Esta resolução do CMN, primeiramente, dava a liberdade de contratação apenas às cidades que não tinham agência bancária, mas depois esta exigência foi questionada. A CEF alega que, quem não usa banco, não o faz porque se sente constrangido para fazer um depósito naquele local. "O ambiente bancário é inibidor desta prática, por conta da sua aparência, da suntuosidade das suas instalações", assume o gerente de mercado da CEF.

A aparência dos bancos, aliás, gera outra crítica do sindicato que representa os lotéricos na região. Lázaro José Eugênio Pinto, 25 anos, presidente do Seaac, compara a segurança instalada nas agências bancárias com a exposição dos caixas lotéricos:

"Para entrar em um banco, você não pode nem estar com o celular. Imagina só nas casa lotéricas, que têm que ficar expostas para vender os produtos".

O sindicato questiona apenas a forma com que este repasse de trabalho está sendo feito. Pinto afirma que, na mesa-redonda feita no Ministério do Trabalho e Emprego, foi solicitado que a CEF faça um tipo de treinamento com os lotéricos, mas até agora não houve nenhuma resposta da instituição bancária. Na mesma reunião, o Comando da Polícia Militar se comprometeu a fazer um estudo de viabilidade para fazer rondas mais freqüentes nas casas lotéricos. Quem quiser segurança própria, terá que contratá-la particularmente.

Bancários questionam terceirização

Além do sindicato que representa os lotéricos, o Sindicato dos Bancários e Financiários de Bauru e Região contesta a atitude da Caixa Econômica Federal

(CEF) de autorizar o recebimento de depósitos dos correntistas na Justiça do Trabalho.

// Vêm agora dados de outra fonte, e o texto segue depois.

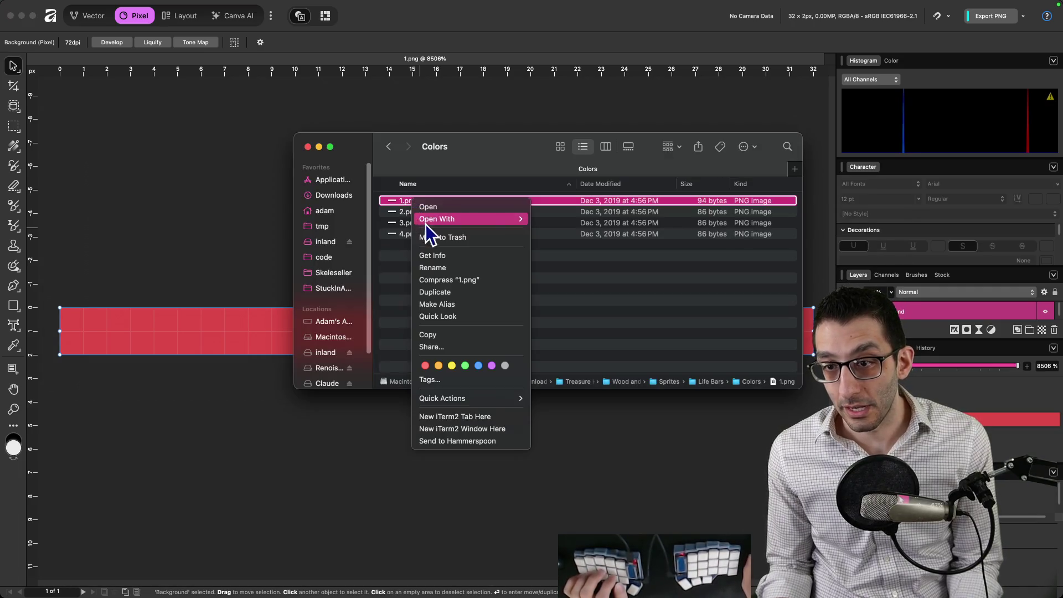
click(438, 255)
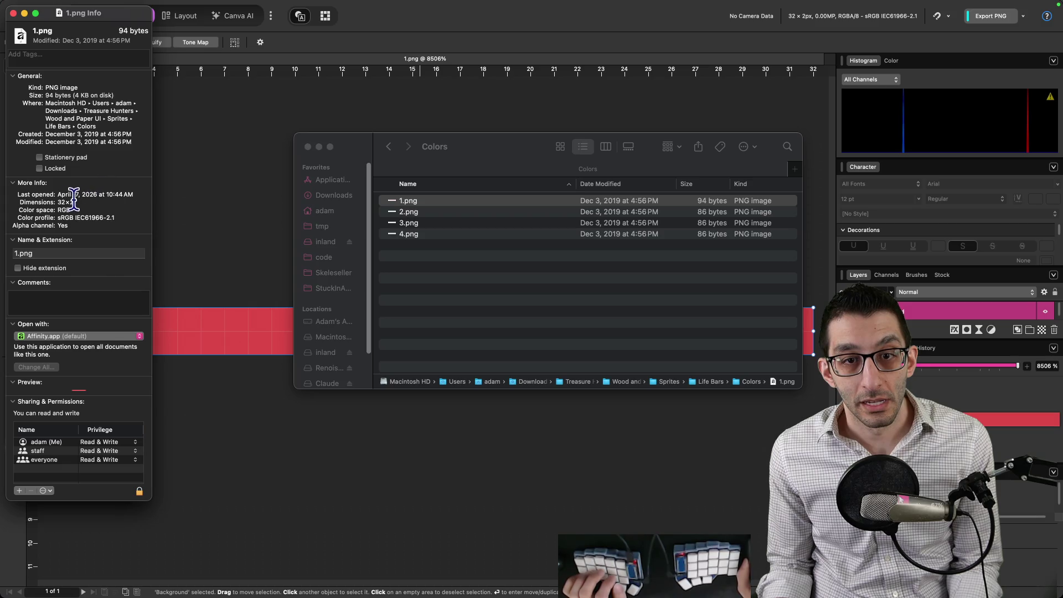
click(14, 13)
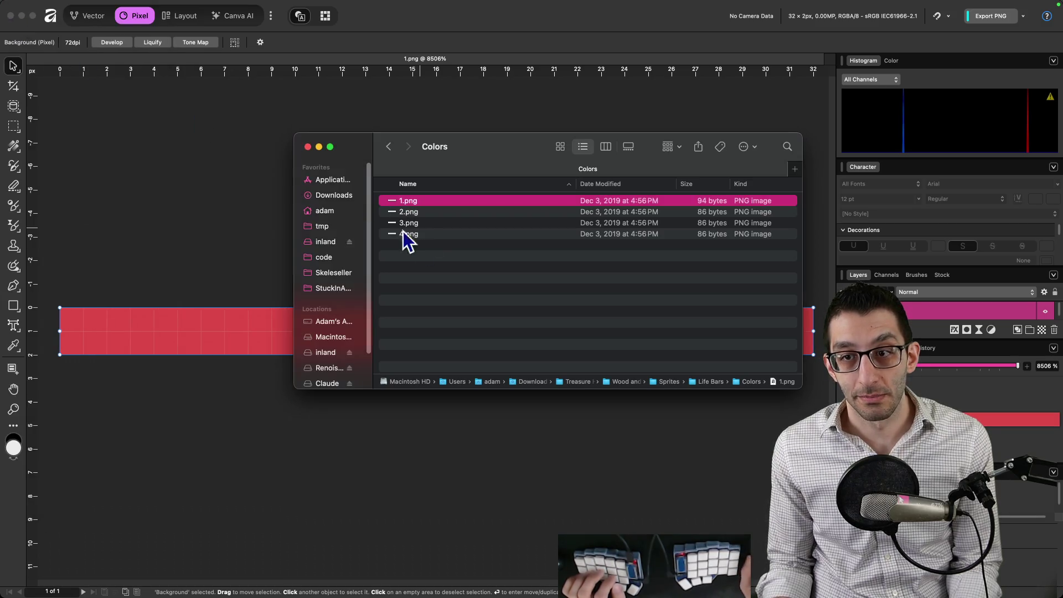
double_click(417, 215)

Sérgio Luiz Ribeiro, 35 anos, advogado do sindicato, argumenta que a instituição está, na verdade, terceirizando sua atividade principal, que é a captação de recursos.

O sindicato entrou com uma denúncia no Ministério Público do Trabalho sobre as ações da CEF e a caracterização deste serviço. O MP pode ajuizar uma ação civil pública, mas, se isso não acontecer, o próprio sindicato tomará esta atitude. "É uma questão de princípio, que as atividades bancárias sejam realizadas por bancários", explica Ribeiro.